┌─ TEXT SEGMENT

Tuesday, September 20, 2016

PALACE OF THE MINISTRY OF FOREIGN AFFAIRS

PALAZZO DEL MINISTERO DEGLI ESTERI

Also known as La Farnesina from the name of the area that was property of the Farnese family
Begun in 1938 as Palazzo del Littorio (Palace of the Lictor, the officer bearing the fasces in ancient Rome) by Enrico Del Debbio (1891/1973), Arnaldo Foschini (1884/1968) and Vittorio Ballio Morpurgo (1890/1966)
Discontinued in 1943 due to the war and completed in 1956
“In a sense, it resumed the self-contradictions of Italian architecture towards the end of the thirties, when the stimuli and the openings to a renewal that had seemed possible in some cases, were in fact undermined and resized by the monumental involution of rhetorical and representative architecture desired by the fascist regime” (Enrico Valeriani - Dizionario Biografico degli Italiani Treccani)
In front of the palace FOUNTAIN by Enrico Del Debbio with “Big Sphere” 1968 by Arnaldo Pomodoro (1926)

└─
┌─ COLLECTED MATERIAL

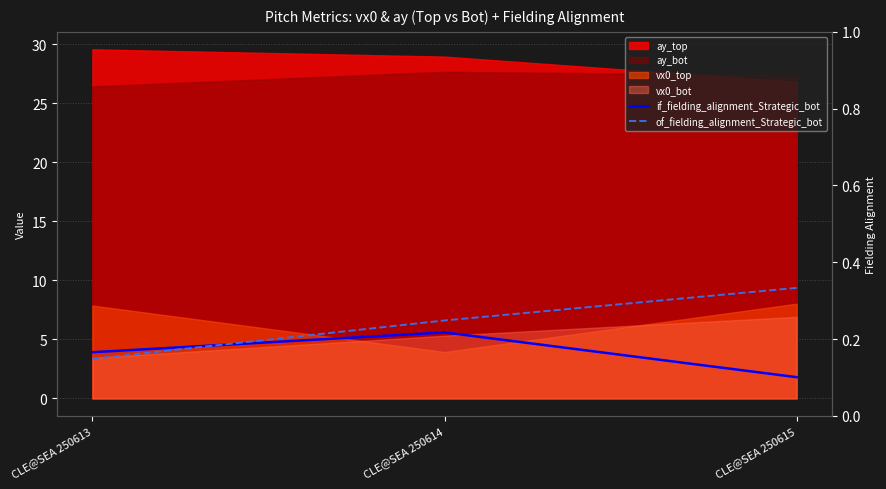

The value of if_fielding_alignment_Strategic_bot at CLE@SEA 250614 is 0.2. True or false?

True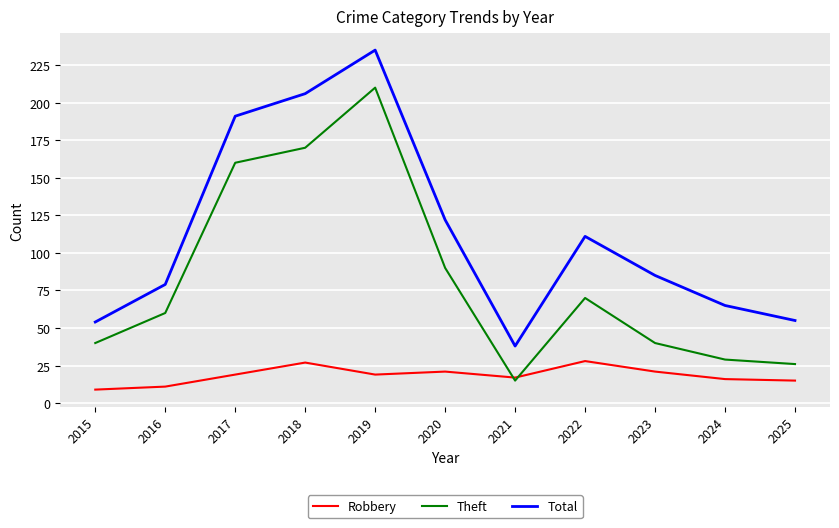

True or false: Robbery and Total cross at least once.

False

└─

§ WHAT TO WORK ON:
1. Answer these questions from the text about the foreign ministry palace:
(a) Under what name was the building begun in 1938?
(b) In which year was it completed?
(c) Who made the "Big Sphere" in front of the palace?
2. Extend the text about the foreign ministry palace by a few sentences, starting after its last line.
The listing has no connection to the text about the foreign ministry palace.

§ EXPECTED RESULTS:
1.
(a) Palazzo del Littorio (Palace of the Lictor)
(b) 1956
(c) Arnaldo Pomodoro

2.
PIAZZA DELLA FARNESINA (Farnesina Square) driveway opened in the years 1998/2002 by Umberto Riva (1928)
It is the largest palace in Rome with about 1,200 rooms on 120,000 square meters (29.6 acres) and 720,000 cubic meters (25.4 million cubic feet)
The cubic square footage is similar to that of the Royal Palace of Caserta and they share tied the record for the largest palace of Italy
Ceilings of the main rooms decorated with gilded stucco by the Hungarian Amerigo Tot (1909/84) and by Alberto Bevilacqua and with wood by Giorgio Quaroni (1907/60)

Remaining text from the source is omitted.